The report further stressed that large quantities of various food items valued at over P772 thousand from different depots were damaged by rodents, and written off.Included in the write off were 13 538 (340ml) cartons of milk valued at P75 745. In this connection, the Auditor General says it is important that the warehouses be maintained to a standard where they would not be infested by rodents and other pests.

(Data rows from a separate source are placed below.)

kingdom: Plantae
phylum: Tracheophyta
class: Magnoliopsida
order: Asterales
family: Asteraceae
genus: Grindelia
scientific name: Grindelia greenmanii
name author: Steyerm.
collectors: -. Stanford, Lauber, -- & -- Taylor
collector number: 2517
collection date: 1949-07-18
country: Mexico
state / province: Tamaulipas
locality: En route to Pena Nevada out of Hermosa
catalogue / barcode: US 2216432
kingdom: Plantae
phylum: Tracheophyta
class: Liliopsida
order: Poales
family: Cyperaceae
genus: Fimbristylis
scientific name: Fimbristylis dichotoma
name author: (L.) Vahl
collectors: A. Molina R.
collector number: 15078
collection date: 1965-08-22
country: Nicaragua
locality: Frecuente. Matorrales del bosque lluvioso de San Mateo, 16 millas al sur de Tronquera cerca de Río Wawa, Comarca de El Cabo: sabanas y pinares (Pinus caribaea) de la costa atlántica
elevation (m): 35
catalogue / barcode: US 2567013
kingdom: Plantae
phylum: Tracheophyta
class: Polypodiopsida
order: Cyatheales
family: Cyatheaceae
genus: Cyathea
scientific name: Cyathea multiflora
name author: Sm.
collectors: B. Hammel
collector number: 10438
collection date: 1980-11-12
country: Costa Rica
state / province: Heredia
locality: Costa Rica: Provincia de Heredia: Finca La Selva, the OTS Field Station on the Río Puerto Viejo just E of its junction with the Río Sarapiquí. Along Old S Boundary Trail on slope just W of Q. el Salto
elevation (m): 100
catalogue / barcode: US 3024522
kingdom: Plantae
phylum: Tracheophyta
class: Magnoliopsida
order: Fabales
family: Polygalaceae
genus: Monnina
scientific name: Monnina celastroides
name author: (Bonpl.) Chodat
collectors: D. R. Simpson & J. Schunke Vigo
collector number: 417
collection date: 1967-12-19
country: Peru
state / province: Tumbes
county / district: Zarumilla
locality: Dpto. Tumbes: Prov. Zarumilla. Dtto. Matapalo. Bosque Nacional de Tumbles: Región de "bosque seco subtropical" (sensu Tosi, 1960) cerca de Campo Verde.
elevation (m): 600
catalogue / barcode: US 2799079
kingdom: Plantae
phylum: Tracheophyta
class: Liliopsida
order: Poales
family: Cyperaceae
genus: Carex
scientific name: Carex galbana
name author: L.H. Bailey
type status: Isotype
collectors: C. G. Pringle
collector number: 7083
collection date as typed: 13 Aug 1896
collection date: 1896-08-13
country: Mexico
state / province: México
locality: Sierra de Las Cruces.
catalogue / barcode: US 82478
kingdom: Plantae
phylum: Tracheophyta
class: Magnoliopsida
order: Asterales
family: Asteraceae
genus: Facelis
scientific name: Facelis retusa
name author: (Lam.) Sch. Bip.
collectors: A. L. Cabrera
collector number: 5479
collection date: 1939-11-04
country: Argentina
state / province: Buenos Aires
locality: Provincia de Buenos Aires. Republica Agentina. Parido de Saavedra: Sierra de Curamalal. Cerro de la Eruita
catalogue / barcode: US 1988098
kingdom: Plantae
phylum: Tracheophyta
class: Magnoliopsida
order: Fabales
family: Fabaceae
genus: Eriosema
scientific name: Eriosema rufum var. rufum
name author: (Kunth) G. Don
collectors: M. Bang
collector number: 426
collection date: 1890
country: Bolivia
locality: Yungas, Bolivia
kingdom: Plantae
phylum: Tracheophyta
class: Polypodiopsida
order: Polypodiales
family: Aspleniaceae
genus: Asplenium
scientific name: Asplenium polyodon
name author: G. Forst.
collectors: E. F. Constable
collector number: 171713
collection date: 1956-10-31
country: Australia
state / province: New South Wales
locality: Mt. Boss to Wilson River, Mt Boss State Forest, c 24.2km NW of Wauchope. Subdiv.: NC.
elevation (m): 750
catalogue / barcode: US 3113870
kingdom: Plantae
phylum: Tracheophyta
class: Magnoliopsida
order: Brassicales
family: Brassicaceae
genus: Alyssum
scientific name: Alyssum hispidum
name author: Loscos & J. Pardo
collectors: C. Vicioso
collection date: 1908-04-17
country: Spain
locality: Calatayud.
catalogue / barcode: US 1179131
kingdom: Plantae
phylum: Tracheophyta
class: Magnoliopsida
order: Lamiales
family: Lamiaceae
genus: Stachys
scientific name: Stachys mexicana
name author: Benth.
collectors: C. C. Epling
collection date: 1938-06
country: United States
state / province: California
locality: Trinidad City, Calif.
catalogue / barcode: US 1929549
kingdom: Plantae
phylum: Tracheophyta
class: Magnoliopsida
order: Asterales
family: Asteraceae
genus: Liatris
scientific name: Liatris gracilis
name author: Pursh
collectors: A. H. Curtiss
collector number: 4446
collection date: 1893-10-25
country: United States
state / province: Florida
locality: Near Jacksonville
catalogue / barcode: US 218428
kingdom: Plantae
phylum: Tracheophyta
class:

Still in the Northern region, the report noted that there is an outstanding matter relating to the supply of stewed steak (283×3.1kg cans) to the Maun depot which was allegedly defective. The steak had been supplied by Botswana Meat Commission to the depot in November 2016.
In March 2017 part of the consignment was reported to the supplier as defective, and was to be replaced. Even as there was no agreement reached between the parties regarding replacement, in 51 October 2018 the items in question were disposed of by destruction. This disposal represented a loss as the whole consignment had been paid for, according to the report.
“In my view, the loss resulted directly from failure by the depot managers to deal with the matter immediately upon receipt of the consignment and detection of the defects. Audit inspections during visits to Selibe Phikwe, Maun, Shakawe, Ghanzi and Francistown depots had raised a number of observations on points of detail related to the maintenance of records, reconciliations of stocks and related matters, which I drew to the attention of the Accounting Officer for comments,” Letebele said in her report.
In the Southern region, a scrutiny of the records for the control of stocks of food items in the Southern Region had indicated intermittent shortages of the various items, principally Tsabana, Malutu, Sunflower Oil and Milk which was mainly due to absence of subsisting contracts for the supply of these items.
“The contract for the supply of Tsabana to all depots expired in September 2018 and was not replaced by a substantive contract. The supplier contracts for these stocks should be so managed that the expiry of one contract is immediately followed by the commencement of the next.”
Suppliers who had been contracted to supply foodstuffs had failed to do so and no timely action had been taken to redress the situation to ensure continuity of supply of the food items, the report noted.
In one case, the report highlighted that the supplier was to manufacture and supply 1 136 metric tonnes of Malutu for a 4-months period from March 2019 to June 2019, but had been unable to honour the obligation. The situation was relieved by inter-depot transfers, at additional cost in transportation and subsistence expenses.
In another case, the contract was for the supply of Sunflower Oil to Mabutsane, where the supplier had also failed to deliver. Examination of the Molepolole depot Food Issues Register had indicated a number of instances where food items consigned to the various feeding centres had been returned for a variety of reasons, including food item available; no storage space; and in other cases the whole consignments were returned, and reasons not stated.
This is an indication of lack of proper management and monitoring of the affairs of the depot, which could result in losses from frequent movements of the food items concerned.The maintenance of accounting records in the region, typically in Letlhakeng, Tsabong, and Mabutsane was less than satisfactory, according to Auditor General’s report.
In these depots a number of instances had been noted where receipts and issues had not been recorded over long periods, resulting in incorrect balances reflected in the accounting records. This is a serious weakness which could lead to or result in losses without trace or detection, and is a contravention of Supplies Regulations and Procedures, Letebele said.
Similarly, consignments of a total of 892 bags of Malutu and 3 bags of beans from Tsabong depot to different feeding centres had not been received in those centres, and are considered lost. These are also not reflected in the Statement of Losses in the Annual Statements of Accounts for the same periods.